### Exercise
The records below need to come back exactly as they are, pictures omitted.
____________________
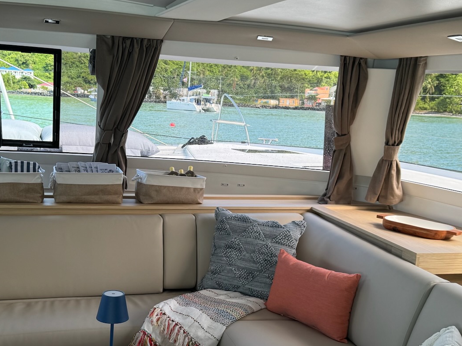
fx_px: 627
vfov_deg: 30.6
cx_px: 215
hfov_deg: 40.4
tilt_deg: -12.1
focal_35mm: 47
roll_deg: -2.3
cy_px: 230
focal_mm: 6.76
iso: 64
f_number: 1.78
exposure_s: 1/258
____________________
### Your solution
fx_px: 627
vfov_deg: 30.6
cx_px: 215
hfov_deg: 40.4
tilt_deg: -12.1
focal_35mm: 47
roll_deg: -2.3
cy_px: 230
focal_mm: 6.76
iso: 64
f_number: 1.78
exposure_s: 1/258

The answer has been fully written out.